Vicolo largo (martedì 26 marzo 2013)
In questo primo mese post-elezioni la politica italiana è cambiata più che negli ultimi vent’anni. Un Parlamento più giovane, più femminile e un po’ meno sporco di prima. I presidenti di Camera e Senato (dimentichiamoci per un attimo i loro nomi, almeno del secondo) scelti fuori dalle nomenklature partitiche. Il loro impegno a tagliarsi lo stipendio, sia pur di poco, innescando un effetto domino. La Sicilia che abolisce le province. Il Pd che parla di conflitto d’interessi, di ineleggibilità di B., addirittura di un sì a richieste d’arresto, tutti temi che fino all’altroieri erano tabù. E osa financo mettere in discussione il dogma del Tav Torino-Lione, grazie a Puppato, Emiliano e Ci-vati, tre rari esseri viventi in un Politburo di mummie. Il merito principale è del Movimento 5Stelle che pungola e spaventa i partiti, dando coraggio e visibilità a dirigenti rimasti troppo tempo nell’ombra e ribaltando l’Agenda Unica che dominava fino a ieri la morta gora con la scusa dei mercati, dell’Europa e del ricatto “Monti, solo Monti, sempre Monti”: spread, austerità, tagli, tasse. Però il miglior Parlamento degli ultimi decenni rischia di sciogliersi alla velocità della luce per mancanza di maggioranza, paralizzato da tre minoranze vicine al 30% (Sinistra, M5S e Destra) più quel che resta del Centro. Siccome, checché se ne dica, il Pd è il partito più votato, sia pur di un soffio, è giusto che l’incarico di tentare un governo sia andato a Bersani. Il quale però non ha la più pallida idea (o, se ce l’ha, non la dice) di come racimolare una maggioranza che gli voti la fiducia al Senato (alla Camera ce l’ha solo grazie al mostro del Porcellum). L’unica sua chance è al blocco Sinistra-Centro (sempreché Monti e Casini ci stiano) si uniscano almeno 17 dissidenti M5S, o la Lega, o il Pdl (votando la fiducia o uscendo dall’aula per abbassare il quorum). Sappiamo che Bersani non vuole i voti del Pdl, ma non può impedire che gli arrivino a sua insaputa per tenerlo in pugno.

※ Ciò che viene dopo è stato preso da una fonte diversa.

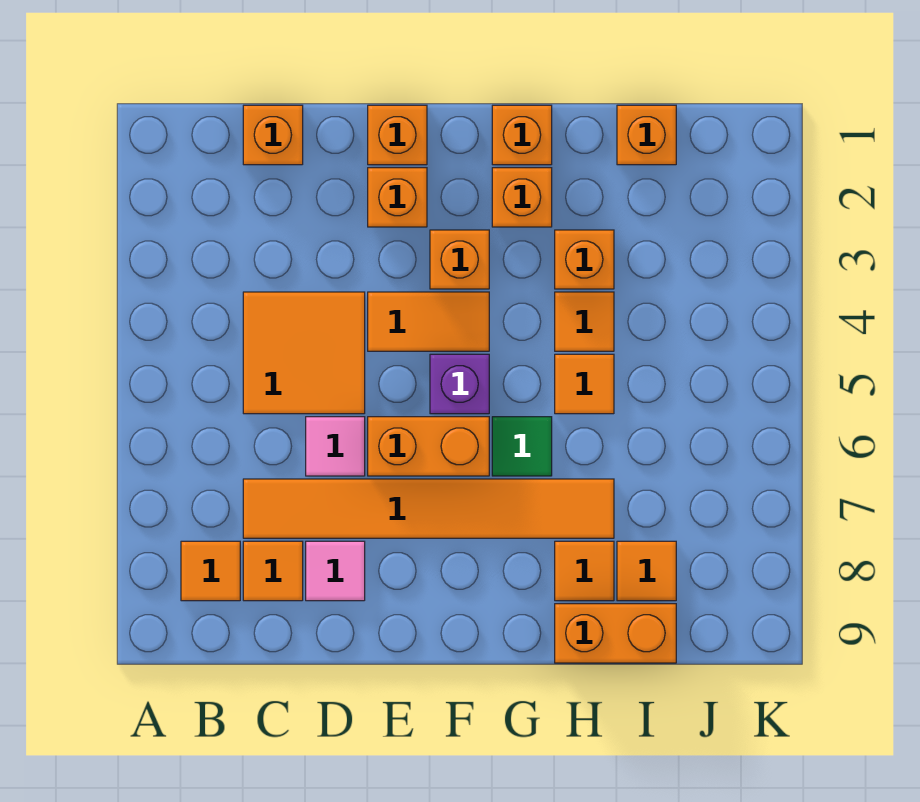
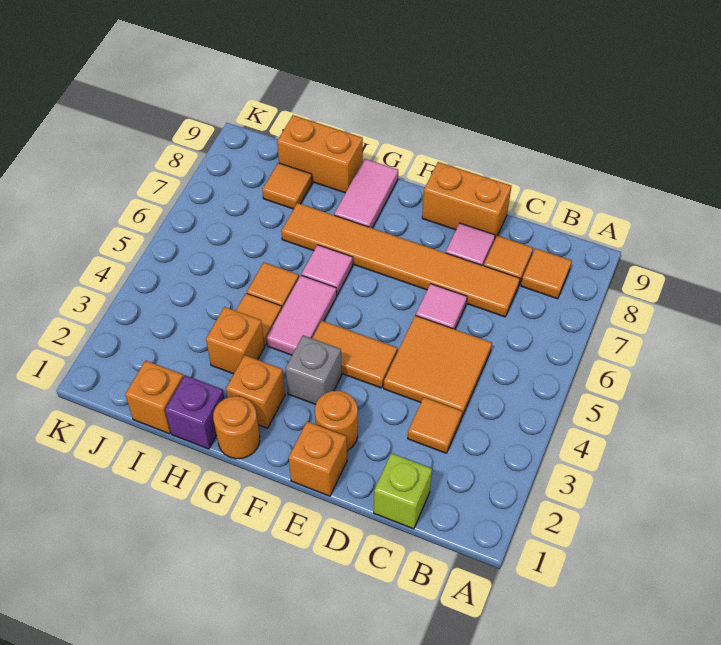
orange brick C1 level 1 -> lime brick C1 level 1
orange brick E2 level 1 -> orange round brick E2 level 1
orange brick E6:F6 level 1 -> orange brick D9:E9 level 1
orange brick F3 level 1 -> grey brick F3 level 1
purple brick F5 level 1 -> purple brick H1 level 1
orange brick G1 level 1 -> orange round brick G1 level 1
none -> pink tile G4:G5 level 1
green tile G6 level 1 -> pink tile G6 level 1
none -> pink tile G8:G9 level 1
orange tile H8 level 1 -> orange tile C3 level 1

Sappiamo che il soccorso leghista non gli dispiace, e vien da domandarsi se sia impazzito, visti i piani secessionisti di Maroni. Sappiamo che la sua prima opzione è spaccare i 5 Stelle col “metodo Grasso” o il “modello Sicilia”, che c’entrano come i cavoli a merenda (le presidenze delle Camere sono cariche istituzionali, il governo è un fatto politico; e nelle regioni la fiducia non esiste). Nei primi due casi Bersani si consegnerebbe nelle mani della Destra: un suicidio. Nel terzo scatenerebbe le proteste grillesche contro un mercato delle vacche che non basta chiamare “scouting” per cancellarne la puzza: un suicidio al cubo. Che fare per non ricascare nel solito inciucio? Ripartire dalle aspettative degli elettori. Ai quali Bersani pro-mise di governare col Centro contro i “populisti” Grillo e B.; Grillo di combattere “Pdl, Pdmenoelle e Rigor Montis”; B. di sbaragliare i “comunisti” Pd-Sel, i “black bloc” a 5 Stelle e il “Trio Sciagura” Monti-Casini-Fini. Nessuno dei tre – né Bersani, né Grillo, né B. – è stato votato per governare con uno degli altri due. Dunque si rispetti, una volta tanto, la parola data e il responso delle urne. Bersani rimetta il mandato prima di sfracellarsi al Senato, cestini i suoi otto punti (di sutura) e dica a Napolitano: “Nomini lei un premier fuori dai partiti, che per pochi mesi faccia poche cose fra quelle che piacciono agli elettori di Sinistra ed M5S, realizzabili in breve tempo: via i fondi pubblici ai partiti, il Tav, il Porcellum, le province; e leggi ‘Robin Hood’ per togliere ai ricchi e dare a chi ha bisogno. Poi, se il governo regge, va avanti; se no si vota”. Qualcuno dirà: 5 Stelle dirà no comunque. E chi può dirlo? Grillo al Colle non ha fatto nomi: ha chiesto un governo “a 5 Stelle”, non “di 5 Stelle”. Se ora alcuni dei suoi sono tentati di dialogare financo col Pd, è possibile che la gran parte dica sì a una proposta che non può rifiutare. Finora non s’è vista: che aspettano lorsignori a farne una?